This area is also populated by those who live on the banks of the rivers and by the poor who exist on the margins of the cities. A transnational reality now encompasses Brazil, Bolivia, Ecuador, Peru, Columbia, Venezuela, Guyana, Surinam, and French Guiana – nine of the thirteen countries that make up South America.
Spanish Jesuit Fernando López has been carrying out his mission on the waters of the Amazon River and in the thick jungle forests since 1998. He is part of an itinerant team (‘equipo itinerante’) consisting of some twenty persons and fifteen institutions. The team has two working groups: one, called “Trinity,” is located in Manaus, and the other, called “Three Borders,” is based in the critical zone where three countries meet: Tabatinga (Brazil), Leticia (Colombia) and Santa Rosa (Peru).
The missionaries live in the same way in simple houses built on stilts, just like the people of the communities in which they are located. The specific aims of the itinerant team include getting to know what daily life is like for the people, offering advice whenever the special skills of team members are needed, helping to form communities, establishing and strengthening ties of solidarity with non-governmental organizations in the area, and studying and analyzing topics of interest for the people and the region. The team also seeks to record, systematize, analyze, and publicize the experiences and the histories of the communities and the team itself.
According to López, “the political borders, which were established in Latin America and Amazonia during the 16th century, have divided many indigenous peoples. … The divergent public policies of each country in relation to the native peoples do nothing to help those peoples become more integrated and strengthened. Rather, the policies tend to divide and weaken them, often to the point of extinction.”
In Amazonia the land has a fundamental value for the communities because it constitutes their future. “We are caretakers of the realm of nature, so that our children and the children of our children can dance upon the earth” – that is indigenous logic.
Nevertheless, the din of power saws and tractors is gradually taking the place of ‘purahei’ or birdsong. The vast lands of the indigenous peoples are being reduced to tiny, unprotected islands. The Amazon forests are being converted into grasslands. The cattle ranches and the sugar cane plantations are considered more important than the lives of the native peoples. The new element fertilizing the land is human blood.
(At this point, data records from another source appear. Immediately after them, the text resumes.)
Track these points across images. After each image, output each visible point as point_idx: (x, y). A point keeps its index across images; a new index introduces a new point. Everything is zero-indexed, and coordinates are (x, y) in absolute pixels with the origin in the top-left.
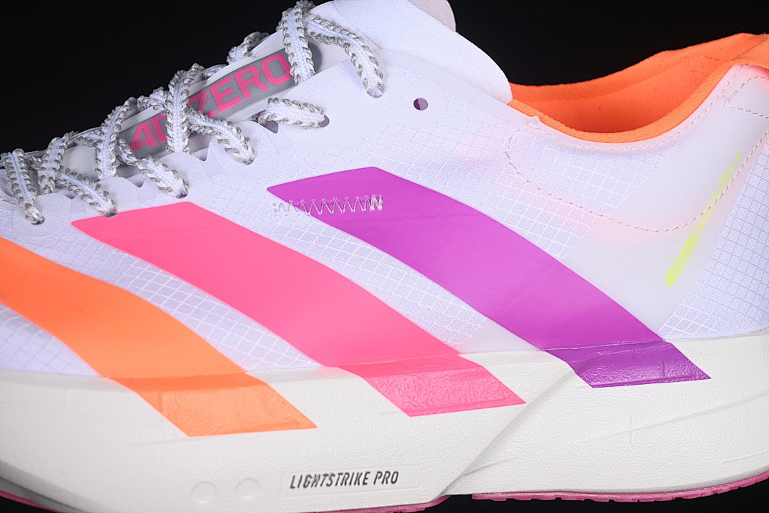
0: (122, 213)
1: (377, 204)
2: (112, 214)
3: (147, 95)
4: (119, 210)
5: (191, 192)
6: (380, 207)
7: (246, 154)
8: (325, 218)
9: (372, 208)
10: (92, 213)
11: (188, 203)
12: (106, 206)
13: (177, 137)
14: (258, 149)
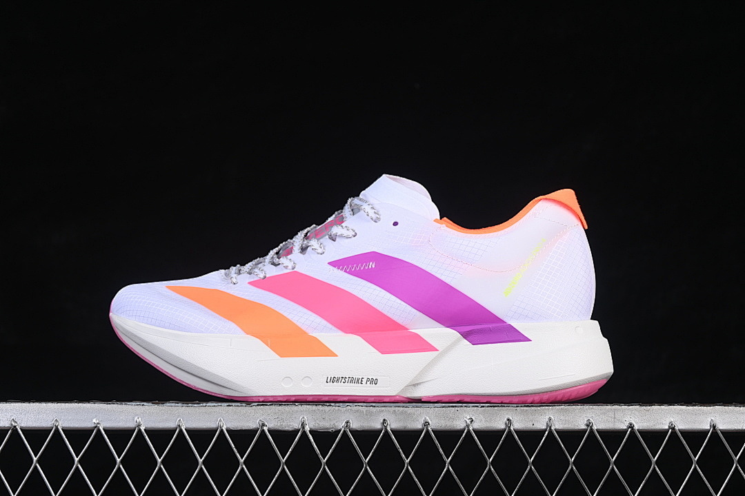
0: (269, 278)
1: (372, 265)
2: (265, 277)
3: (291, 239)
4: (267, 276)
5: (297, 267)
6: (373, 266)
7: (320, 251)
8: (350, 273)
9: (370, 267)
10: (256, 279)
11: (295, 271)
12: (262, 276)
13: (296, 249)
14: (326, 248)
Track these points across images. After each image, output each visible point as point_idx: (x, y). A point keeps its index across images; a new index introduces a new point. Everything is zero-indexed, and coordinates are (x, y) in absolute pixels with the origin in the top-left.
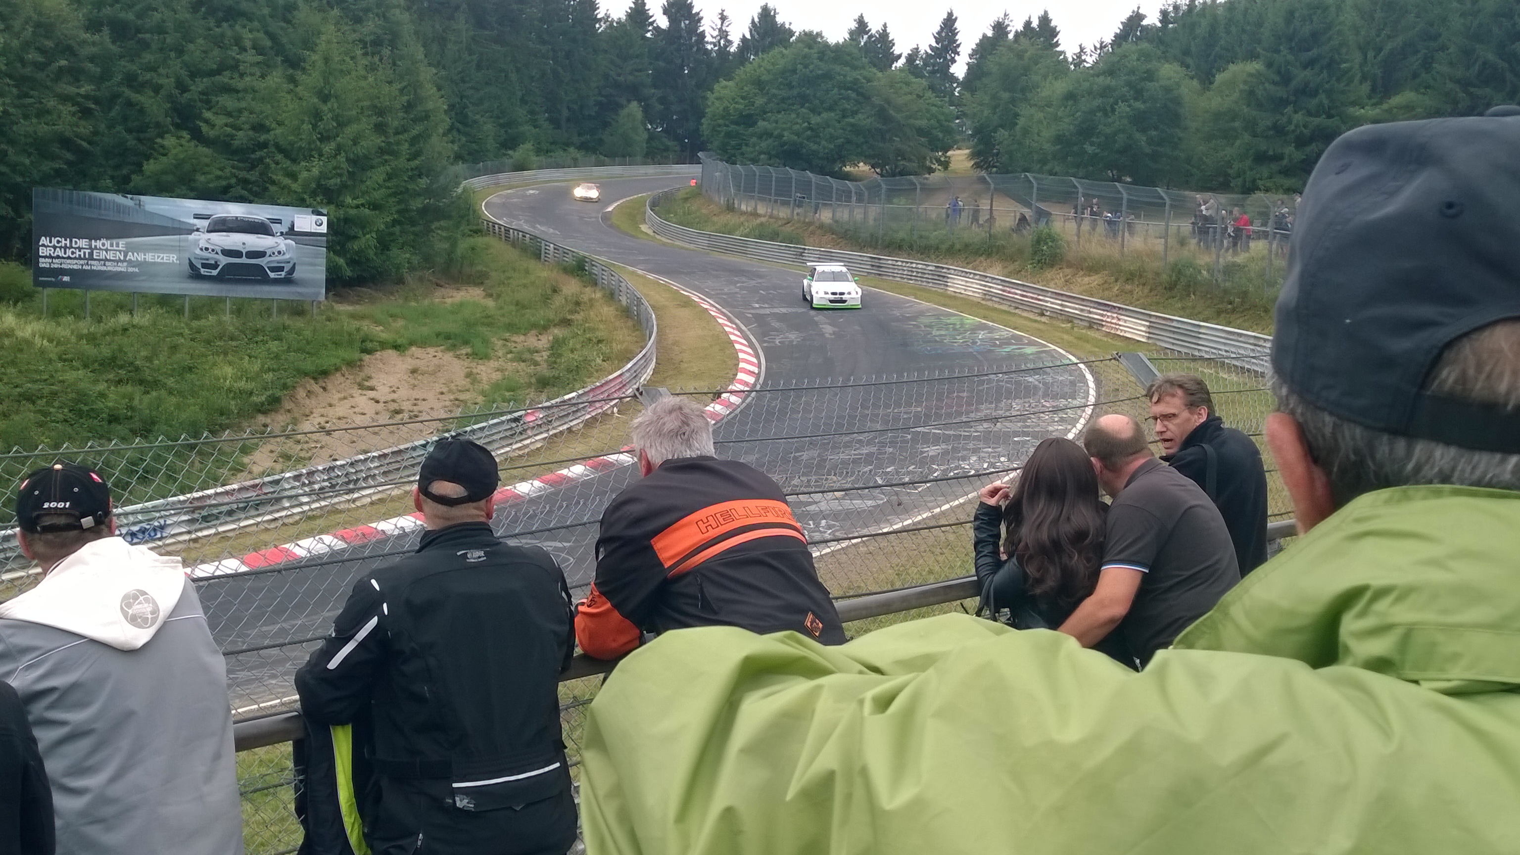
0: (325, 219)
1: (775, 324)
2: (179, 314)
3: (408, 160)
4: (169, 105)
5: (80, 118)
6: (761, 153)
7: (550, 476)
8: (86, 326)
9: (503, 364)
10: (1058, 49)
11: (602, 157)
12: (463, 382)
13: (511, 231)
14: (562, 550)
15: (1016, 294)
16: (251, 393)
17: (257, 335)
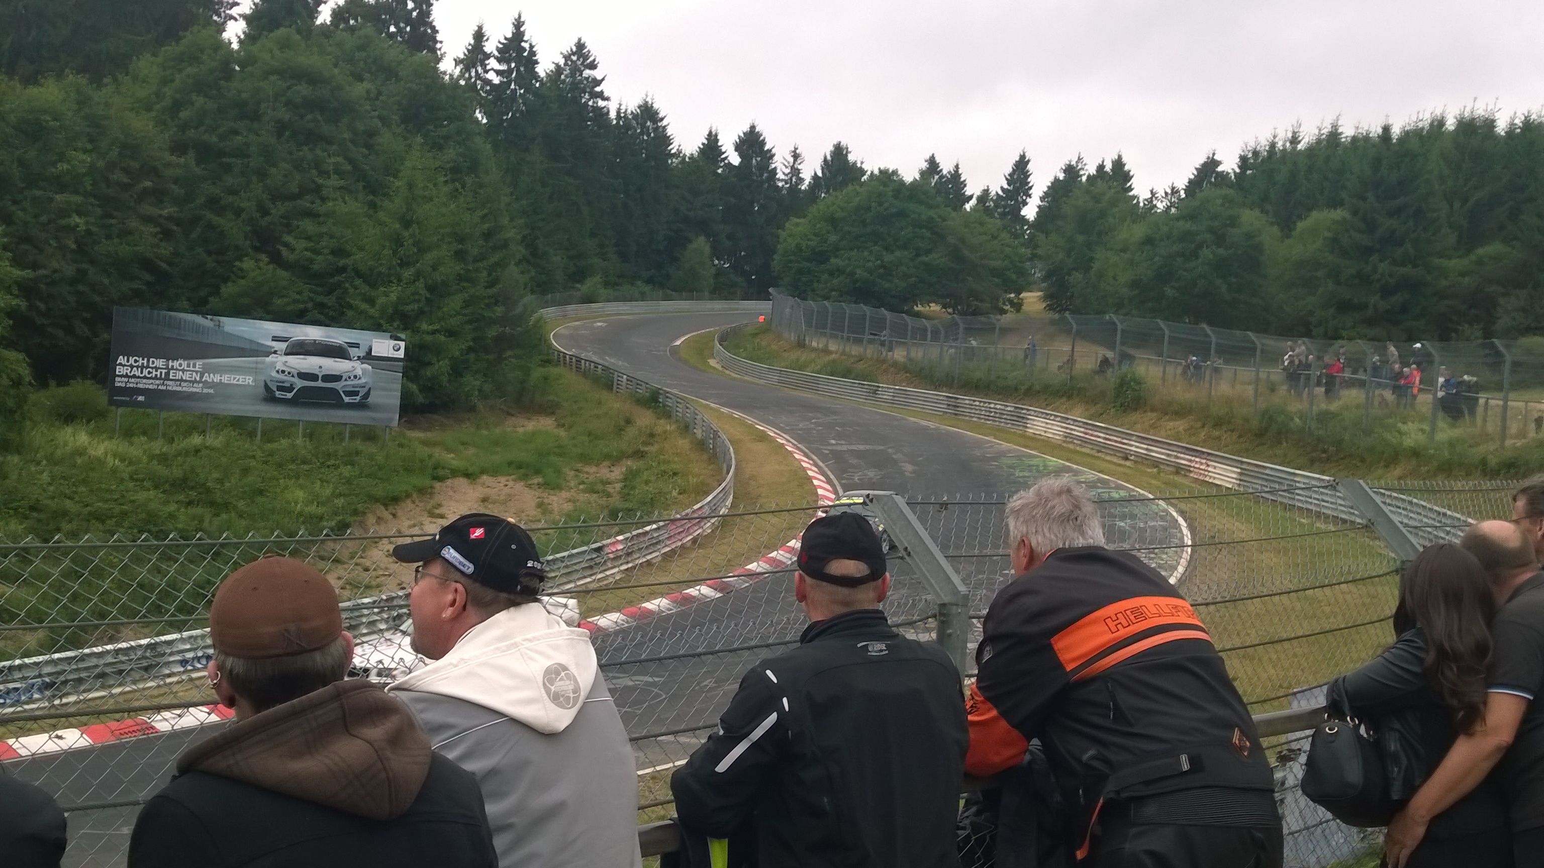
0: (402, 344)
1: (854, 461)
2: (251, 437)
3: (486, 287)
4: (249, 228)
5: (161, 240)
6: (832, 290)
7: (633, 609)
8: (158, 446)
9: (575, 495)
10: (1131, 194)
11: (669, 292)
13: (583, 361)
14: (654, 684)
15: (1099, 437)
16: (321, 518)
17: (329, 460)
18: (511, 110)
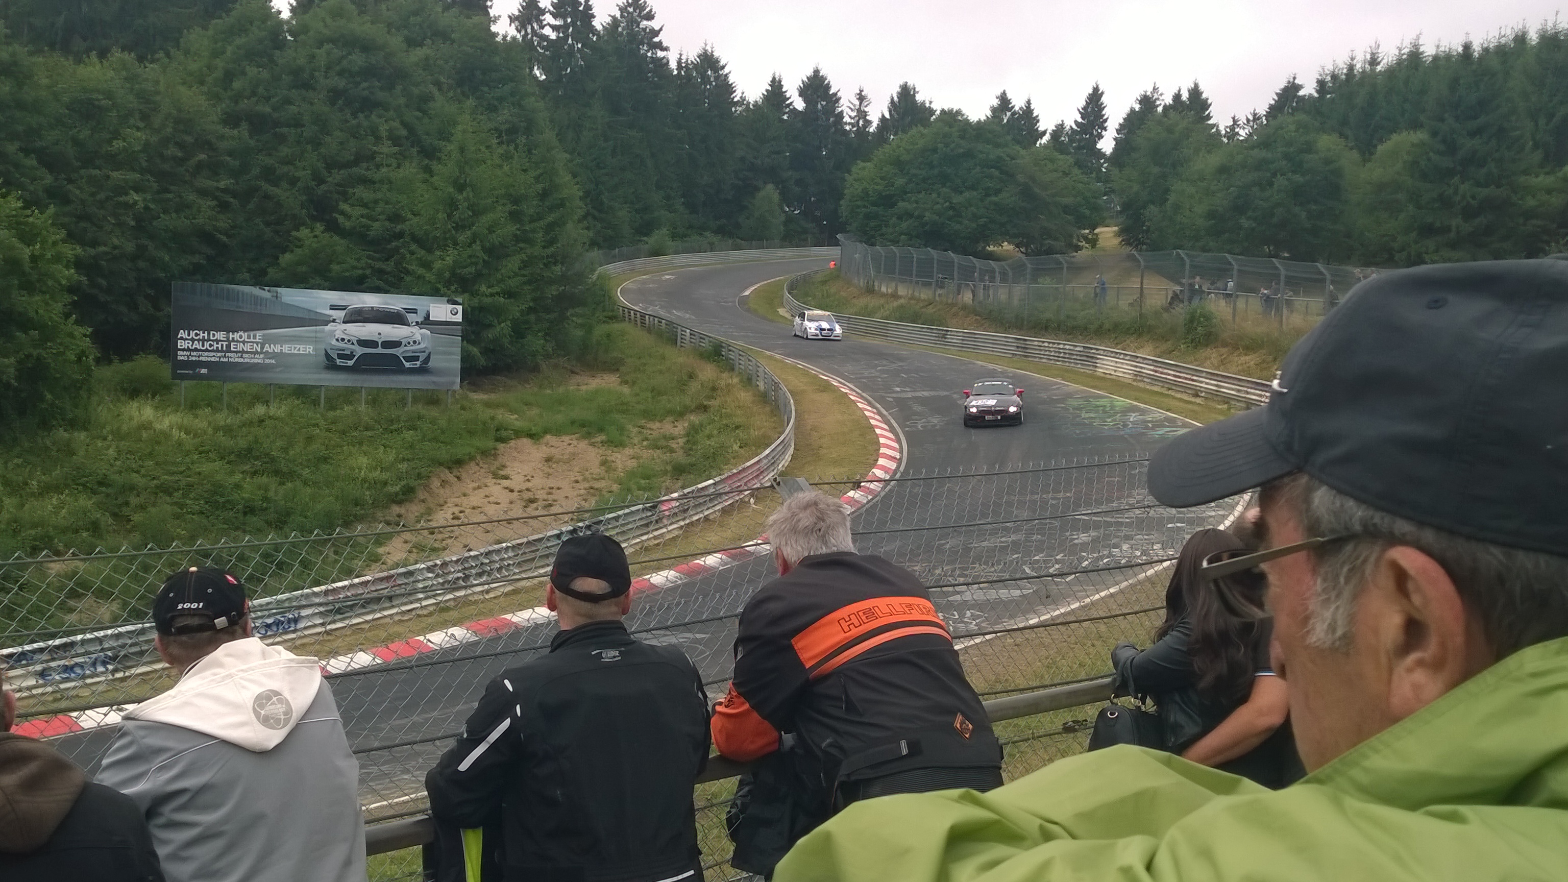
0: (460, 308)
1: (917, 408)
2: (314, 405)
3: (544, 247)
4: (305, 198)
5: (219, 212)
6: (901, 234)
7: (686, 566)
8: (223, 418)
9: (639, 451)
10: (1210, 122)
11: (739, 241)
12: (596, 470)
13: (647, 317)
14: (698, 641)
15: (1169, 375)
16: (385, 484)
17: (392, 424)
18: (570, 65)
López reports what happened last September, in Mato Grosso do Sul, Brazil, a few kilometers from the Paraguay border: “Two villages of the Kaiowa Guaraní were burned: Laranjeira Ñande Ru on 14 September and Apyka’i on 18 September. The women were beaten, and a Guaraní man was wounded by gunshot. … The Guaraní people were assaulted and evicted, and forced to live in fragile shelters made of black plastic, set up between the fences of the ranches and the asphalt of the highways.”
López insists that there is an urgent need to protect the natural resources of Amazonia. Otherwise, in a very short time there will be nothing left for anybody. Meanwhile, the pressures and attacks continue, and people keep dying. The Brazilian jungle is no longer so green, and the indigenous populations ask themselves: “Can it be that Tupãna (God) made a mistake in creating these tribes of ours in Amazonia?”